1962年のキューバ危機で米空軍参謀長のルメイがキューバのミサイル基地空爆を求めたが、ケネディ大統領が退けた。当時、国防長官だったマクナマラは第二次大戦末期に、日本の都市への焼夷弾攻撃を命令したルメイの下僚だった。都市焼き打ちの非人道性に懸念を示したマクナマラにルメイが語ったという。「負けたらわれわれは戦争犯罪者だよ」 ウクライナで今起きていることの理不尽さを突いた毎日新聞3月10日朝刊のコラム「余禄」にこうした記述があった。

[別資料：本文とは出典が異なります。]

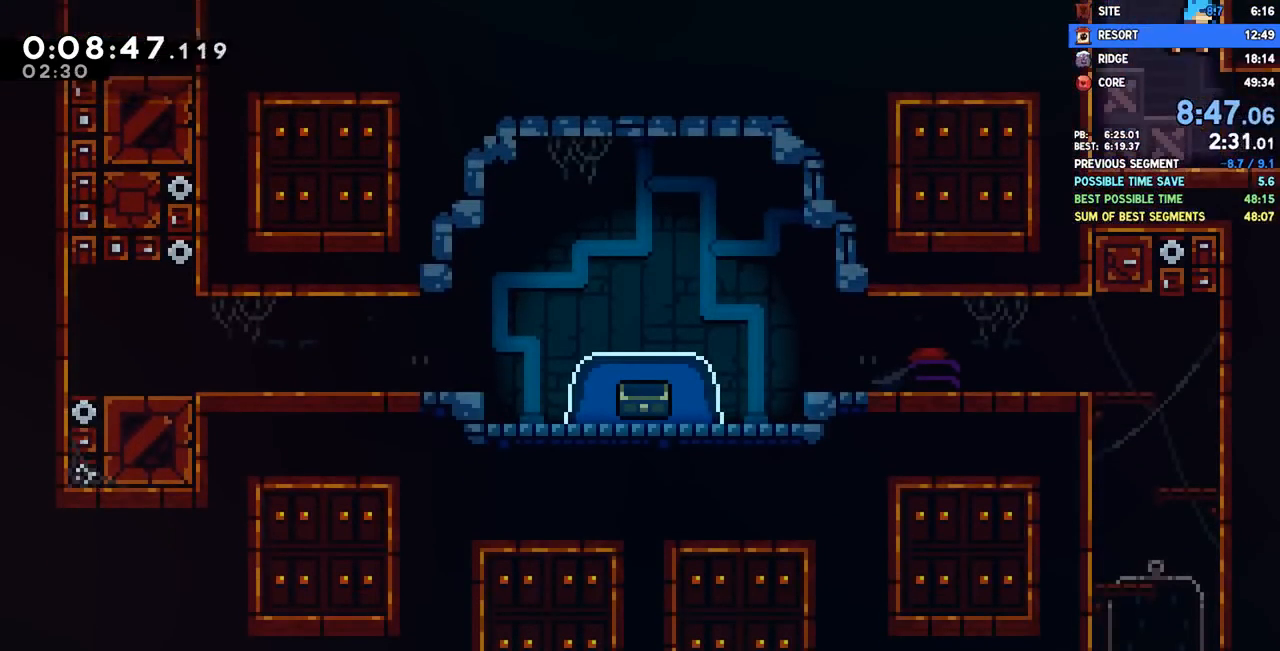
{"buttons": ["DPAD_DOWN", "DPAD_RIGHT"], "left_stick": "center", "right_stick": "center", "events": [[67, "DPAD_DOWN", "down"], [67, "DPAD_RIGHT", "down"], [267, "SQUARE", "down"], [400, "SQUARE", "up"]]}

キューバ危機についてはわずかの知識しか持たず初めて知ることばかりだったのを反省し、「ながい旅」(大岡昇平著、新潮社1982年発行)を読み直す気になった。第二次大戦末期、名古屋市も数度にわたる米軍の焼夷弾爆撃を受けたが、最も被害が大きかったのは1945年5月14日の攻撃。米側記録で486機のB29による焼夷弾爆撃(総投弾量2563トン)で、名古屋市北部の80%が焼失した。この時、撃墜されたB29から降下して捕獲された搭乗員38人を処刑した責任は自分一人にあると言い続けた一方、処刑が無差別爆撃に対する国際法に則った処罰だとする主張を、戦後、連合軍軍事裁判で貫き、絞首刑に処せられた岡田資・元陸軍中将(東海管区司令官)の軍事法廷での戦いを詳細にたどった書だ。
夜間の焼夷弾に変わった空爆
コラム「余禄」が掲載された3月10日は、77年前、米軍による最初の大規模東京大空襲(死者10万人超)が起きた日でもある。「ながい旅」を思い出したのはそれも理由だったのだが、「読み直す」というのはどうも勘違いだったようだ。内容のほとんどが覚えていないことばかりだった。ルメイが、この書の最初の章にも出てくる。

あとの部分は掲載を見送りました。